* _WHAT THIS TASK INVOLVES_: In the E-value contour passage below, reproduce the text word for word from "Quantifies how strong" up to and including "more robust finding.".

E-Value Contour (Unmeasured Confounding)
Quantifies how strong an unmeasured confounder would have to be — on both the exposure and outcome — to fully explain away an observed association, summarized by the E-value.
To express residual-confounding robustness for any ratio estimate from observational data. The E-value needs no assumptions about the confounder's prevalence or direction, which makes it a low-effort, reviewer-friendly sensitivity analysis.
The curve is the set of joint confounder–exposure and confounder–outcome associations (both as risk ratios) that would reduce the estimate to the null; the E-value is the point where both equal. A larger E-value means stronger unmeasured confounding is needed — i.e., a more robust finding.
An adjusted risk ratio of 0.78 (95% CI 0.66–0.92) is converted to its E-value. For a protective estimate the formula uses RR′ = 1/RR; E = RR′ + sqrt(RR′ × (RR′ − 1)).

* _DATASET EXCERPTS_:
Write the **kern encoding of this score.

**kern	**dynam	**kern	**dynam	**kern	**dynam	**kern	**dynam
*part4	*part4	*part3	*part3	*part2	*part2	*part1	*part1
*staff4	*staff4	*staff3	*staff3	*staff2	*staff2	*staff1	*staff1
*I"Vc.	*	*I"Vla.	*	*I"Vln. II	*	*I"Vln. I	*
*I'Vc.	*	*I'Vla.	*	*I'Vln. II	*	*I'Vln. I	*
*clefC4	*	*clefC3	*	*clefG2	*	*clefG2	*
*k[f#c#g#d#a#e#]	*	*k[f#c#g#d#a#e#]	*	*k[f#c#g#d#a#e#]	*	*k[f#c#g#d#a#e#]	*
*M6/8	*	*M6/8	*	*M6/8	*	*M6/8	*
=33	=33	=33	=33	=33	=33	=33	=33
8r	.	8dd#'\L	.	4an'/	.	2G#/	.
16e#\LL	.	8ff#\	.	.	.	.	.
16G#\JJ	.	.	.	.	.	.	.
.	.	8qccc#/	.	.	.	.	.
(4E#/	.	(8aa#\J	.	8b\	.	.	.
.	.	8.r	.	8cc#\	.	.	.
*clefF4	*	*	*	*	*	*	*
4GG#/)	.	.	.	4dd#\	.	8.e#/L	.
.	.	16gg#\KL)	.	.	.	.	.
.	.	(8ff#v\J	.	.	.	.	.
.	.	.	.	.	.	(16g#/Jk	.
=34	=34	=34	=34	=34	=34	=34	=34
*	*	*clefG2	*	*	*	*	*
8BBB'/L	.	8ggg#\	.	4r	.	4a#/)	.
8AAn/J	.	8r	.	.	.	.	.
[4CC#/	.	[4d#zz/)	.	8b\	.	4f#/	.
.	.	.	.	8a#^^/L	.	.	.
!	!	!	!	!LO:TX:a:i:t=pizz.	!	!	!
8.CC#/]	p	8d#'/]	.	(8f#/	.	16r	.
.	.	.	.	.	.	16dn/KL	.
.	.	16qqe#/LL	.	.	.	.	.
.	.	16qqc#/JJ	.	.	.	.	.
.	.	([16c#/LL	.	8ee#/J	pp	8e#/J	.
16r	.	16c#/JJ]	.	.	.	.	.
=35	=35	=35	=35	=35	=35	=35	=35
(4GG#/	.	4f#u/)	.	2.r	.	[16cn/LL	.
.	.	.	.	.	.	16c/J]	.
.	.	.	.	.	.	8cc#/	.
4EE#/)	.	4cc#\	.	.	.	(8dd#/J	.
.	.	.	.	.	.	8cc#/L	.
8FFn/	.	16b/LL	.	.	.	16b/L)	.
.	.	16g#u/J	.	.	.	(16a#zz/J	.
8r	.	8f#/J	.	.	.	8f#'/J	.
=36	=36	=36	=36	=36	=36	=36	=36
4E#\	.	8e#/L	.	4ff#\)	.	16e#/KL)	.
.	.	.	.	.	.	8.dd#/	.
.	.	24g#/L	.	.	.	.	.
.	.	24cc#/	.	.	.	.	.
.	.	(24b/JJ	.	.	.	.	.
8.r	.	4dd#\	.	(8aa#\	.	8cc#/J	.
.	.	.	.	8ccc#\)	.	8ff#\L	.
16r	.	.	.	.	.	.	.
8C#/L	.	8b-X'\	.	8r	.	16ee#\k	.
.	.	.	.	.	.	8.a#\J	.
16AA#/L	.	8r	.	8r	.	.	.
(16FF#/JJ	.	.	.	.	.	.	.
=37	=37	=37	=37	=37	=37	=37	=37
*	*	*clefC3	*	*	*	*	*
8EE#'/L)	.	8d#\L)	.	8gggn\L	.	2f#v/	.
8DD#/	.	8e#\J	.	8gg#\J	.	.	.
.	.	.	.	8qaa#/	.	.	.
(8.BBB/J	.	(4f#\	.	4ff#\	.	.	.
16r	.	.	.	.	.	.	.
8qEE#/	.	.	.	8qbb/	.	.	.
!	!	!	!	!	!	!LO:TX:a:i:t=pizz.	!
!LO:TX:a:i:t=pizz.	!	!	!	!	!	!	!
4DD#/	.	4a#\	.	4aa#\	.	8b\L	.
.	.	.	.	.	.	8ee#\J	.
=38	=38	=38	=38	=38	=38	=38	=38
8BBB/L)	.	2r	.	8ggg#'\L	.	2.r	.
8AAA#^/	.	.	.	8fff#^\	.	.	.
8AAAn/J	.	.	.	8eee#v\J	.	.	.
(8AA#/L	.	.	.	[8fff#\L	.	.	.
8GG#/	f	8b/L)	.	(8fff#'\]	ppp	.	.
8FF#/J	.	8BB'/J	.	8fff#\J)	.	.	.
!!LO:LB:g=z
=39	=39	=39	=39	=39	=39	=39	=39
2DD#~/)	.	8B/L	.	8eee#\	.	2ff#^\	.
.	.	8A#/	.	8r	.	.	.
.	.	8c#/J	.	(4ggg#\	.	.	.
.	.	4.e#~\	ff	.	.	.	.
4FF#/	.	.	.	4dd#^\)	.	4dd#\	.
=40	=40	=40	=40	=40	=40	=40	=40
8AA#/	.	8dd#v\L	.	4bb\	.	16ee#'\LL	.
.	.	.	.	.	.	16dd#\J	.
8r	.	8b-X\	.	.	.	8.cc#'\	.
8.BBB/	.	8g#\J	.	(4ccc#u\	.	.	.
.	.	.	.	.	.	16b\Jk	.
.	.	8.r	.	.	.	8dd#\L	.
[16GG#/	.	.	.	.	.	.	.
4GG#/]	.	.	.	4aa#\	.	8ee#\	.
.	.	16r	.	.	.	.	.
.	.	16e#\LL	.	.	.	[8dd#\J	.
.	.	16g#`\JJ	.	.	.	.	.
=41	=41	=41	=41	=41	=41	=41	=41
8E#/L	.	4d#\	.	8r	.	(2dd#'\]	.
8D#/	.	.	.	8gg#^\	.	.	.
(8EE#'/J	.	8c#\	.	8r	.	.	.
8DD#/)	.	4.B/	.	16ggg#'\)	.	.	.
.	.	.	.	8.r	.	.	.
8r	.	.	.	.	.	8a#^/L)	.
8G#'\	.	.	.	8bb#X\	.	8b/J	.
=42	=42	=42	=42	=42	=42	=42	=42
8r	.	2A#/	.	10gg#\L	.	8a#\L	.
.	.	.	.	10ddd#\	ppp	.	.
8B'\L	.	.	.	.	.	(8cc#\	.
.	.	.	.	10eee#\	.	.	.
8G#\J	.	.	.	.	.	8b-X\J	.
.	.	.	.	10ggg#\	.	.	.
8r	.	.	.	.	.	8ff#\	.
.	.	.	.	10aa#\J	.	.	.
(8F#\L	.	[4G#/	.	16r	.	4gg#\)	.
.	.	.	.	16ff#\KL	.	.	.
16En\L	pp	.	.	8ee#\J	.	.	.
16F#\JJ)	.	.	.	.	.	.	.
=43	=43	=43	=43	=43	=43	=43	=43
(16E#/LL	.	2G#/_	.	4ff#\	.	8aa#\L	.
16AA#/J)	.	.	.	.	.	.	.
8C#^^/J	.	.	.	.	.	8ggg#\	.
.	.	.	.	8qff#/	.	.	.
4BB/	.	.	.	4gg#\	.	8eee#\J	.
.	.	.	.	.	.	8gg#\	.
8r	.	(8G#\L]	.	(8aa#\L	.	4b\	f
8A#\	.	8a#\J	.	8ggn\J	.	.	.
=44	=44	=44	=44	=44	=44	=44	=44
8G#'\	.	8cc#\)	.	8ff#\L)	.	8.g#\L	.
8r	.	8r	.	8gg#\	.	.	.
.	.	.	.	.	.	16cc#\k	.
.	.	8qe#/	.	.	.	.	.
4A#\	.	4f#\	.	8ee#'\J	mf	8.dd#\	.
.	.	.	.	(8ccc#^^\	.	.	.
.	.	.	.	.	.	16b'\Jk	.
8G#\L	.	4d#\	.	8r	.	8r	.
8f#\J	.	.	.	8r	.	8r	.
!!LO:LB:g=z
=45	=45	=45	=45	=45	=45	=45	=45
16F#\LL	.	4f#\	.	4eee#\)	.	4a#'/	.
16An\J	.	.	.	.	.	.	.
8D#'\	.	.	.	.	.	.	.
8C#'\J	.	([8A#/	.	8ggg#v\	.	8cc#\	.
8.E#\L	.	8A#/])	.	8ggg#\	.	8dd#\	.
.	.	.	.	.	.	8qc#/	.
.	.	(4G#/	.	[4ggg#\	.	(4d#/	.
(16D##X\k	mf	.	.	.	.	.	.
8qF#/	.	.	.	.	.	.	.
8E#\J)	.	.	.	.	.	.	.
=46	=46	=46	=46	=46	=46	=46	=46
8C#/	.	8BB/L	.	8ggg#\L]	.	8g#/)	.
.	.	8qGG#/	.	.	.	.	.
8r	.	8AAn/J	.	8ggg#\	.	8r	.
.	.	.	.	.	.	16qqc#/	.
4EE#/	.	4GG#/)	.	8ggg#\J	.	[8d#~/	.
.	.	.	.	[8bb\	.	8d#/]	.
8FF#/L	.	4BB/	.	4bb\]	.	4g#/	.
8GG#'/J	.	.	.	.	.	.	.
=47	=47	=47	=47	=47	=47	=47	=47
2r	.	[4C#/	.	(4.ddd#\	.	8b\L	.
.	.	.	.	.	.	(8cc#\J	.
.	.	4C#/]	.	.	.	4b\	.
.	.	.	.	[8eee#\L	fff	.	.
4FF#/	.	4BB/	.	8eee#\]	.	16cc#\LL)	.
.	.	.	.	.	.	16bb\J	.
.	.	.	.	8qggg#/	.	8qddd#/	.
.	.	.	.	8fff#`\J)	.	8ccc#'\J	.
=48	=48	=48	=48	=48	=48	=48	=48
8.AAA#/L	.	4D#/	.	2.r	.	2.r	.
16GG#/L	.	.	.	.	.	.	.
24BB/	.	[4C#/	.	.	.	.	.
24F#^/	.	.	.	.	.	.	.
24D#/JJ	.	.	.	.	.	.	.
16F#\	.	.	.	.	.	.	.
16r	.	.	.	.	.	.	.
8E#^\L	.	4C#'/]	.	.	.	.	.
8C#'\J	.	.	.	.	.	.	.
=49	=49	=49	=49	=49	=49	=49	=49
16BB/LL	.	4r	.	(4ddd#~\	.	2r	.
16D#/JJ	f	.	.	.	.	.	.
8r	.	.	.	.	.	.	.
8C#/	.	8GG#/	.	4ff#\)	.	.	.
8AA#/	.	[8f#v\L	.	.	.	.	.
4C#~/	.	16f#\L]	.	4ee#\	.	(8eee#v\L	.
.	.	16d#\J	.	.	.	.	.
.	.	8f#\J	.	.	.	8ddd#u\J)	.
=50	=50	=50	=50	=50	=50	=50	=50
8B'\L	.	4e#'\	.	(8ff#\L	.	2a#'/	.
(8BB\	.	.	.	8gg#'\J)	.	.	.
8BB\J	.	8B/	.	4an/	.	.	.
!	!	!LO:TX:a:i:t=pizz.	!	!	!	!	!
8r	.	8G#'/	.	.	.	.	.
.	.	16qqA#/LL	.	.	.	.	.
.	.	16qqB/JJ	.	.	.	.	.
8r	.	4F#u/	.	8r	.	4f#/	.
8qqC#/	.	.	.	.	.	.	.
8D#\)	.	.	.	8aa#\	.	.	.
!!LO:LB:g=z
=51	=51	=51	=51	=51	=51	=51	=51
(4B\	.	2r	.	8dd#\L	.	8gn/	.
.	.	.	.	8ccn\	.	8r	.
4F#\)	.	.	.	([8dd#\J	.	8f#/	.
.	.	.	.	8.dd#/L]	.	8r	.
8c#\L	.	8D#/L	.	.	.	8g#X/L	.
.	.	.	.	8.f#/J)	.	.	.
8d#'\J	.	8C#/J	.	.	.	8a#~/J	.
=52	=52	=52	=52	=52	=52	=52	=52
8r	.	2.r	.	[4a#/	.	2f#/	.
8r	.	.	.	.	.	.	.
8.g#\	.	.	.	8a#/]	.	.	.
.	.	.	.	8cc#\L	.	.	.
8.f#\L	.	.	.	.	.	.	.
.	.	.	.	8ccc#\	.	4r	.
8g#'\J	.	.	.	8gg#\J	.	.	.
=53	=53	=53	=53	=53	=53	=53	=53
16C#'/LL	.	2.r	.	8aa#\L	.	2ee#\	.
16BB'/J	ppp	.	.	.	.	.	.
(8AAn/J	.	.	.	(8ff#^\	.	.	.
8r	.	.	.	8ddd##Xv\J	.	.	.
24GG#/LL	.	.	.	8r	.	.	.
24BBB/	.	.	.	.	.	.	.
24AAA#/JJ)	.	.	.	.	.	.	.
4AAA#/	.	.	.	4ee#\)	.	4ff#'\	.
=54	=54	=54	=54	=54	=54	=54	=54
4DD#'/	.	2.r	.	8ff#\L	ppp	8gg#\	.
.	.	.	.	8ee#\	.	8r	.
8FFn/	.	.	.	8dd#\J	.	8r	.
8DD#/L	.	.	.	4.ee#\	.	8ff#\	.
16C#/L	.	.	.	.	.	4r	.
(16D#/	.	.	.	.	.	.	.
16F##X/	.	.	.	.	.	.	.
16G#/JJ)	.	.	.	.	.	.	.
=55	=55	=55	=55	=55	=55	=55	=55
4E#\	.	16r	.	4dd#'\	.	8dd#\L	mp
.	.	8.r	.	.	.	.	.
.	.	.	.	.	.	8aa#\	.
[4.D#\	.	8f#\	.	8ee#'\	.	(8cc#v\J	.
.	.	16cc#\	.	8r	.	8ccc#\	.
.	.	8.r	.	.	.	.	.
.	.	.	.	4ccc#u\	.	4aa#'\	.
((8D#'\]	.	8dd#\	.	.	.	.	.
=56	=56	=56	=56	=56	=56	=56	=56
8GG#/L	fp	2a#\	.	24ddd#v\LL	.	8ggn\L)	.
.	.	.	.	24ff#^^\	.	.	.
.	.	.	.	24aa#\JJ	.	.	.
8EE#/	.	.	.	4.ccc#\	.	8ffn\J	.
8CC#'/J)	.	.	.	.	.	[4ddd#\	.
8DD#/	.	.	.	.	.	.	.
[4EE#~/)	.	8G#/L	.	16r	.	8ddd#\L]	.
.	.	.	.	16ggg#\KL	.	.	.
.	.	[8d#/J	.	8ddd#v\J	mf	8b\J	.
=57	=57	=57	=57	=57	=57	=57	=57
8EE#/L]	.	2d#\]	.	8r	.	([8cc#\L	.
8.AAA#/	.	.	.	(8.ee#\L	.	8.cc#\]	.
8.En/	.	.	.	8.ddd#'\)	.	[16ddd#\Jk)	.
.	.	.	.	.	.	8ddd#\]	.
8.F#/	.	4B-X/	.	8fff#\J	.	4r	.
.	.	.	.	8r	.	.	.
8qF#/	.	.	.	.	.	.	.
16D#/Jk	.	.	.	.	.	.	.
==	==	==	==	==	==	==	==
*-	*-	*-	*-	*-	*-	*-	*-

* _SOLUTION TO THE EXERCISE_:
Quantifies how strong an unmeasured confounder would have to be — on both the exposure and outcome — to fully explain away an observed association, summarized by the E-value.
To express residual-confounding robustness for any ratio estimate from observational data. The E-value needs no assumptions about the confounder's prevalence or direction, which makes it a low-effort, reviewer-friendly sensitivity analysis.
The curve is the set of joint confounder–exposure and confounder–outcome associations (both as risk ratios) that would reduce the estimate to the null; the E-value is the point where both equal. A larger E-value means stronger unmeasured confounding is needed — i.e., a more robust finding.